Pip, Conda & Anaconda

Setup a proper environment with specific python version and required packages is one of the main challenges that people who are working in Big Data faced daily. Pip, Conda and Anaconda are tools that is used extensively that together with Isolated environment make the life much easier.

In this document, first I will go through pip, conda and anaconda and will compare them in more details. Afterward I will focus on Virtual environment that will enable us to have a full control over our system (environment) which is useful specially when we do not have root access on the system beside many other advantages.

Introduction

Let’s understand two main concepts before focusing on pip, conda and anaconda:

Package Manager: It is a tool that automates the process of installing, updating and removing packages on the corresponding system. Pip and conda are two examples of package manager.

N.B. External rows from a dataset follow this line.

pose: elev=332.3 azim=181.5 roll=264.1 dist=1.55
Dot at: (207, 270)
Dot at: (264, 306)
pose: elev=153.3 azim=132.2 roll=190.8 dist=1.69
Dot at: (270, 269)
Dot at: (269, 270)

Software Distribution: It is a pre-build and pre-configured collection of packages that can be easily used on a system. Anaconda and Miniconda are two examples of software distribution that are specially useful for beginners.

 

Pip, Conda & Anaconda

I will go through each of the tools in more details and will try to present a reasonable comparison among these tools and its relation withe each other.

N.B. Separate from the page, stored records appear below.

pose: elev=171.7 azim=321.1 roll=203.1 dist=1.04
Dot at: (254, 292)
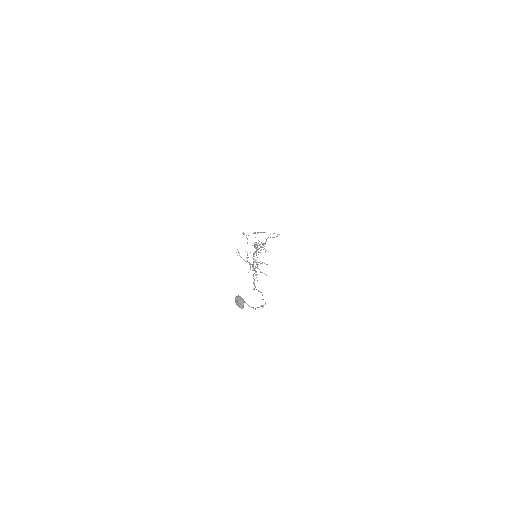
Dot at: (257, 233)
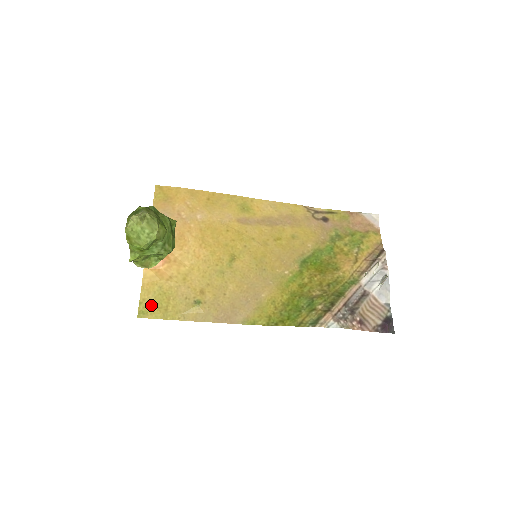
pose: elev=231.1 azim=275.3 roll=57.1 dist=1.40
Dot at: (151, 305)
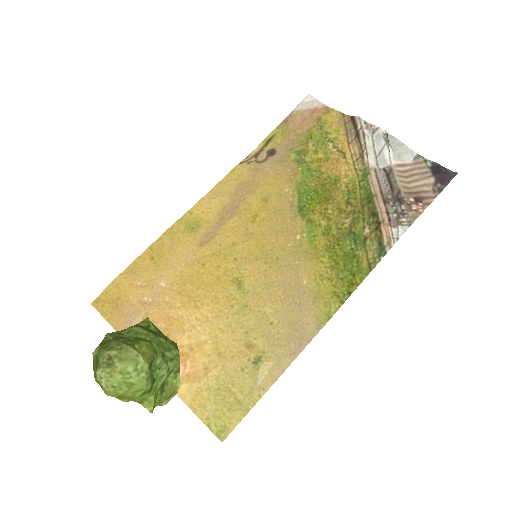
Dot at: (220, 415)
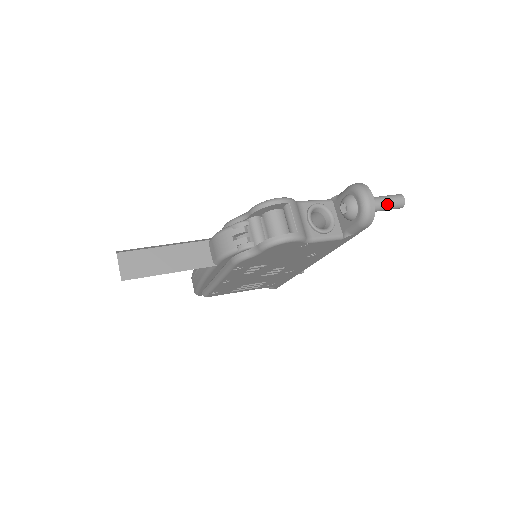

Pip (https://github.com/pypa/pip):

It is a python package manager which handles only python packages mainly from a third-party software repository which is called PyPI (python package Index). Around 113000 python packages can be accessed through PyPI.

When we use pip to install a package, it will be installed in “dist-packages” folder of specific python version. To specify that specific python version and not the default one, we can use pip{$version-num) which usually being installed by python distribution of that specific version. Or alternatively we can use following command.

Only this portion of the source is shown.